### PROBLEM:
Find every line in the records below that contains the word "scheme", and copy each such line.
┌─ GIVEN RECORDS
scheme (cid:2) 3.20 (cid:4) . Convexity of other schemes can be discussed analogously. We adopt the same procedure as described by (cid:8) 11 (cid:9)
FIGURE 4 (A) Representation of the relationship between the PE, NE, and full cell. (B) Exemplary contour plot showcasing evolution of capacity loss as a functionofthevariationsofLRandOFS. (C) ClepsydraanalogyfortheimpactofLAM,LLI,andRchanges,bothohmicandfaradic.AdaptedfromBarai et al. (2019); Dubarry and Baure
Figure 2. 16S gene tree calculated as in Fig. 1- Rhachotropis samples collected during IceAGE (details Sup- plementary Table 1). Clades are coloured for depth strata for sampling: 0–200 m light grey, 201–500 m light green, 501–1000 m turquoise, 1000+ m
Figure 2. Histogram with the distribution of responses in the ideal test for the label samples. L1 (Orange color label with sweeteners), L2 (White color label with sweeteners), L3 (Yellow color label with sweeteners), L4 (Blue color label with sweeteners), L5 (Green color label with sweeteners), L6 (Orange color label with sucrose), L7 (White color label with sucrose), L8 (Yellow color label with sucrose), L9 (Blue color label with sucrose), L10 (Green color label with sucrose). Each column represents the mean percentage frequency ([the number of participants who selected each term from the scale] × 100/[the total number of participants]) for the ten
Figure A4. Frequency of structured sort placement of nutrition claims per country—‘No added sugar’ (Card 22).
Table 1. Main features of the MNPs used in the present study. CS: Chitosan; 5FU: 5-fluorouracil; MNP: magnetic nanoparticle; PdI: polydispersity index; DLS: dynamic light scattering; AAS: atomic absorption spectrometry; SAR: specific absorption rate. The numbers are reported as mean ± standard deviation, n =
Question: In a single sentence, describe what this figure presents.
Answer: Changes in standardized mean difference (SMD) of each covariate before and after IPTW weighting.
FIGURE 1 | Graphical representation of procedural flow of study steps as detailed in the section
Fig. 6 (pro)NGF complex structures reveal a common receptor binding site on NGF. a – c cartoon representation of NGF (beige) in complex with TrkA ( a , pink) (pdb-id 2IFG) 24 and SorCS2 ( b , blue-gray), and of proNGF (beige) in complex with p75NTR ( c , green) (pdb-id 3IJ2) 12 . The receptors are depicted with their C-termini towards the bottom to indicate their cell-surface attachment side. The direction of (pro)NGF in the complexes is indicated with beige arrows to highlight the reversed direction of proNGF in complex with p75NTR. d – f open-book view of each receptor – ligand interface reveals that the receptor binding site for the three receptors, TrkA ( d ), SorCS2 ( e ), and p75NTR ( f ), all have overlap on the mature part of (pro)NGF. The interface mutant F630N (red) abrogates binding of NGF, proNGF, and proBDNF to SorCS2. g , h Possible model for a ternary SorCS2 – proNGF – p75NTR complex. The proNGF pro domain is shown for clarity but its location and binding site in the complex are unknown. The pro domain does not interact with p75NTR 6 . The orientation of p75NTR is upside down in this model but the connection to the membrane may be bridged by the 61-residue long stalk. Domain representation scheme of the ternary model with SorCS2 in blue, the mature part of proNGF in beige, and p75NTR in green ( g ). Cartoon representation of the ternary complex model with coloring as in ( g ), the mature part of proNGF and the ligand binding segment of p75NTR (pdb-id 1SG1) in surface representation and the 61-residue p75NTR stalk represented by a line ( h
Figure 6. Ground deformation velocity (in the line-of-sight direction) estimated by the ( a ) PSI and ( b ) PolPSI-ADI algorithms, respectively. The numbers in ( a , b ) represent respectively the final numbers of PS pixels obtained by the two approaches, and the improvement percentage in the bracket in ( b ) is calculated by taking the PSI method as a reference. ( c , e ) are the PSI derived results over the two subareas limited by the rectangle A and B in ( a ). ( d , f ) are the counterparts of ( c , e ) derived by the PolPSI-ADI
└─
### SOLUTION TO THIS PROBLEM:
scheme (cid:2) 3.20 (cid:4) . Convexity of other schemes can be discussed analogously. We adopt the same procedure as described by (cid:8) 11 (cid:9)
Fig. 6 (pro)NGF complex structures reveal a common receptor binding site on NGF. a – c cartoon representation of NGF (beige) in complex with TrkA ( a , pink) (pdb-id 2IFG) 24 and SorCS2 ( b , blue-gray), and of proNGF (beige) in complex with p75NTR ( c , green) (pdb-id 3IJ2) 12 . The receptors are depicted with their C-termini towards the bottom to indicate their cell-surface attachment side. The direction of (pro)NGF in the complexes is indicated with beige arrows to highlight the reversed direction of proNGF in complex with p75NTR. d – f open-book view of each receptor – ligand interface reveals that the receptor binding site for the three receptors, TrkA ( d ), SorCS2 ( e ), and p75NTR ( f ), all have overlap on the mature part of (pro)NGF. The interface mutant F630N (red) abrogates binding of NGF, proNGF, and proBDNF to SorCS2. g , h Possible model for a ternary SorCS2 – proNGF – p75NTR complex. The proNGF pro domain is shown for clarity but its location and binding site in the complex are unknown. The pro domain does not interact with p75NTR 6 . The orientation of p75NTR is upside down in this model but the connection to the membrane may be bridged by the 61-residue long stalk. Domain representation scheme of the ternary model with SorCS2 in blue, the mature part of proNGF in beige, and p75NTR in green ( g ). Cartoon representation of the ternary complex model with coloring as in ( g ), the mature part of proNGF and the ligand binding segment of p75NTR (pdb-id 1SG1) in surface representation and the 61-residue p75NTR stalk represented by a line ( h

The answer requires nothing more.